Когда же в 1956 году я и сам поехал в Москву и присматривался, кому б из западных туристов эту книгу перекинуть, - увидел: при каждом туристе идёт переводчик от госбезопасности, а самое-то изумляющее старого зэка: те туристы такие сытые, лощёные, развлечённые своей весёлой советской поездкой, - зачем им наживать неприятности?
И уехал я в Торфопродукт, потом в Рязань, работать дальше. Дальше ещё больше будет написано, ещё сильней можно тряхнуть. Но и страшней: ещё больший объём зависает в опасности погибнуть, никому никогда не показавшись. Один провал - и всё пропало. Десять лет, двадцать лет сидеть на этой тайне - утечёт, откроется, и погибла вся твоя жизнь, и все доверенные тебе чужие тайны, чужие жизни - тоже.

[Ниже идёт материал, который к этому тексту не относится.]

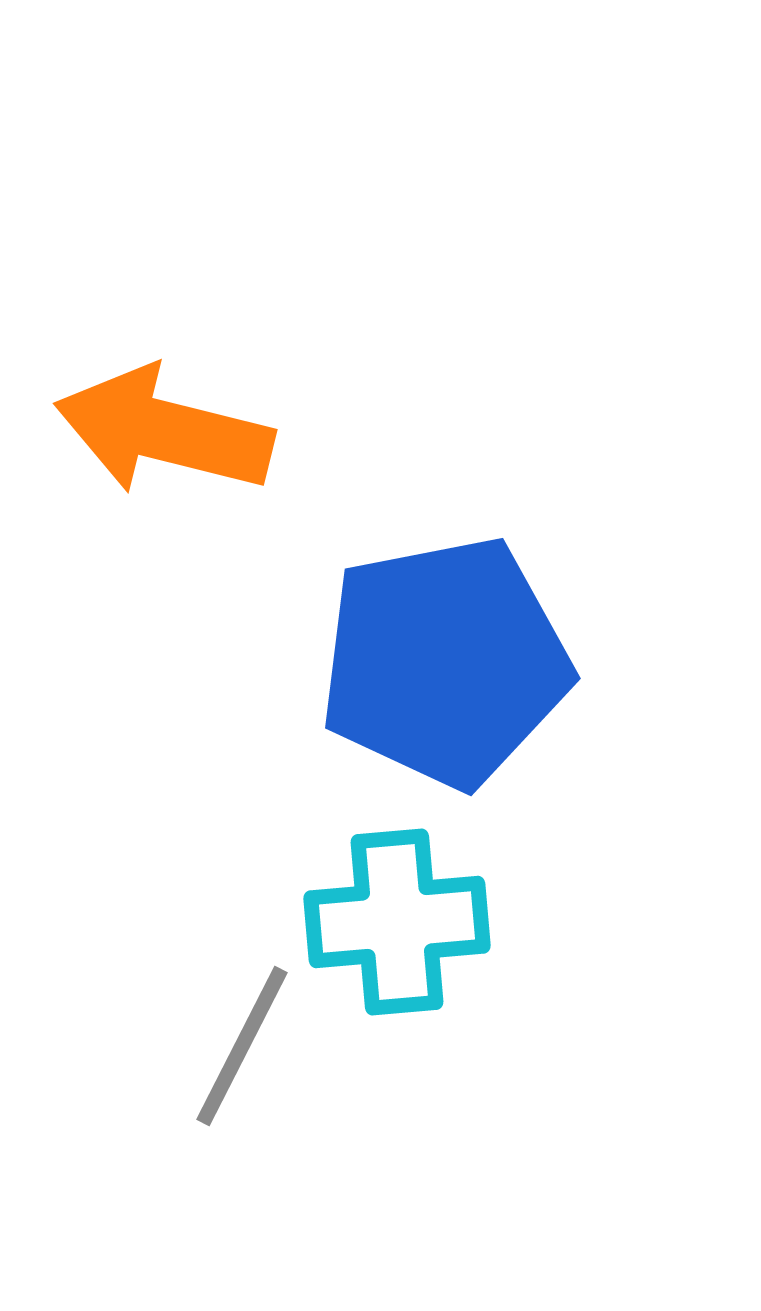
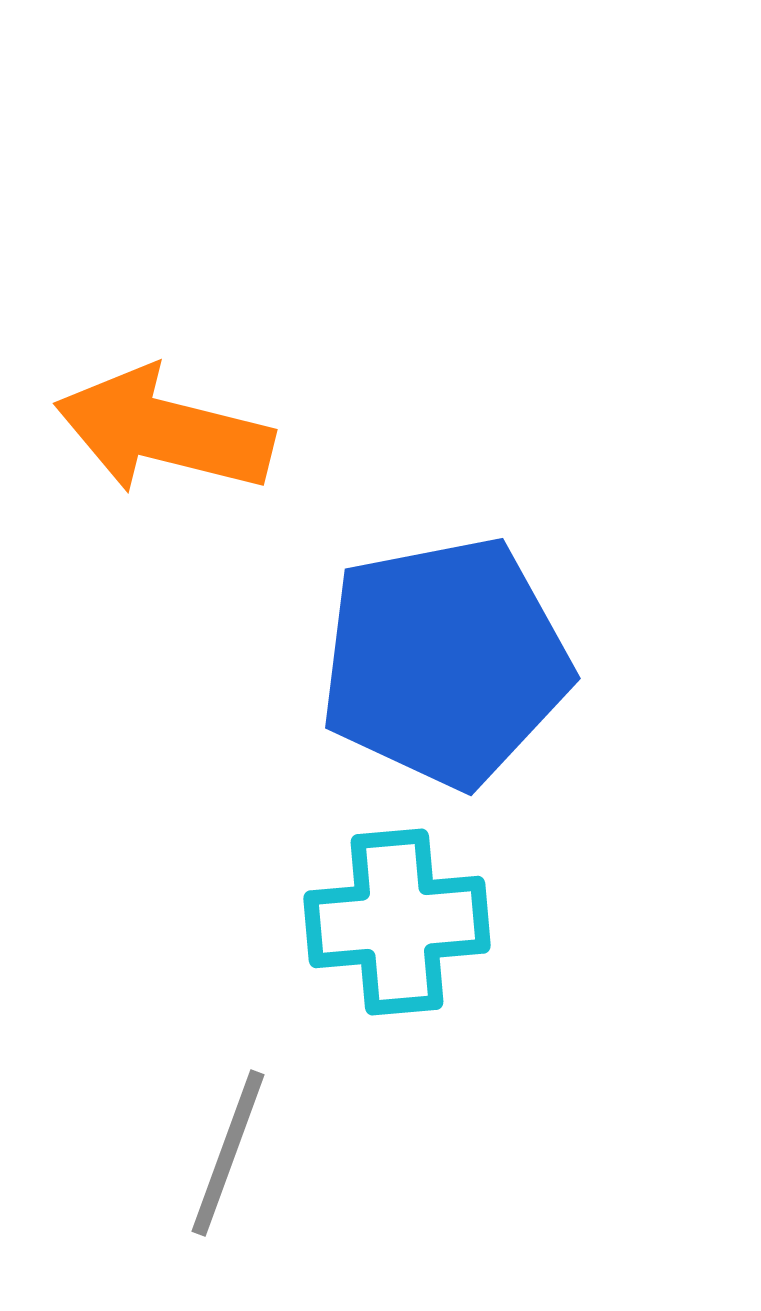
gray line: moved 14 px left, 107 px down; rotated 7 degrees counterclockwise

И в 1958-м, рязанским учителем, как же я позавидовал Пастернаку: вот с кем удался задуманный мною жребий! Вот он-то и выполнит это! - сейчас поедет, да как скажет речь, да как напечатает своё остальное, тайное, что невозможно было рискнуть, живя здесь. Ясно, что поездка его - не на три дня. Ясно, что назад его не пустят, да ведь он тем временем весь мир изменит, и нас изменит - и воротится, но триумфатором!
После лагерной выучки я, искренно, ожидать был не способен, чтобы Пастернак избрал иной образ действий, имел цель иную. Я мерил его своими целями, своими мерками - и корчился от стыда за него как за себя: как же можно было испугаться какой-то газетной брани, как же можно было ослабеть перед угрозой высылки, и униженно просить правительство, и бормотать о своих "ошибках и заблуждениях", "собственной вине", вложенной в роман, - от собственных мыслей, от своего духа отрекаться - только, чтоб не выслали! И "славное настоящее", и "гордость за то время, в которое живу", и, конечно, "светлая вера в общее будущее" - и это не в провинциальном университете профессора секут, но - на весь мир наш нобелевский лауреат! Не-ет, мы безнадёжны! Нет, если позван на бой, да ещё в таких превосходных обстоятельствах, - иди и служи России! Жестоко-упречно я осуждал его, не находя оправданий. Перевеса привязанностей над долгом я и с юности простить и понять не мог, а тем более озверелым зэком (Никто бы мне в голову тогда не вместил, что Пастернак уже и напечатался и высказался, и та бы речь стокгольмская могла б оказаться не грозней его газетных оправданий.)
Тем ясней я понимал, задумывал, вырывал у будущего: мне эту премию надо! Как ступень в позиции, в битве! И чем раньше получу, твёрже стану, тем крепче ударю! Вот уж, поступлю тогда во всём обратно Пастернаку: твёрдо приму, твёрдо поеду, произнесу твердейшую речь. Значит, обратную дорогу закроют. Зато всё напечатаю! всёвыговорю! весь заряд, накопленный от лубянских боксов через степлаговские зимние разводы, за всех удушенных, расстрелянных, изголоданных и замёрзших! Дотянуть до нобелевской трибуны и грянуть! За всё то доля изгнанника - не слишком дорогая цена (Да я физически видел и своё возвращение через малые годы.)
Однако "Иван Денисович", во всём мире расхватанный как хрущёвская политическая сенсация, не выше (в Москве перегнанный на английский прихлебателем халтурщиком Р. Паркером, да так и осталось поныне), - не много приблизил меня к Нобелевской. Просто уж по задумке, смешивая замысел с предчувствием, я почему-то верил и ждал её, как неизбежности. Хотя Пастернак своим отречением, а затем и скорой смертью закрывал дорогу следующему лауреату прийти из России, как же можно давать премию русским, если она убивает их!
А годы - шли, а вещи - всё писались, а напечатать - нельзя, голову отрубят, и всё труднее скрыть их в тайне, и всё обидней держать их втуне, и какой же выход у подпольного писателя?..
Все годы я в этом и не переменялся, как в лагере выковался, как думал вместе с лагерными друзьями: самая сильная позиция - разить нашу мертвечину лагерным знанием, но оттуда. Тогда всё моё оружие - к моим рукам, ни одно слово более не утаено, не искажено, не пригнуто. И так это прочно я усвоил, что когда в 68-м году Аля (Наталья Светлова), поражённая, стала убеждать меня горячо, что как раз наоборот оттуда все слова мои будут отшибаться железною коркой, охватившей нашу страну, а пока я внутри - приемлющая порая масса всасывает их, дополняя, достраивая несказанное и намёкнутое, - я поразился встречно. Я решил: она оттого так рассуждает, что в лагере не сидела.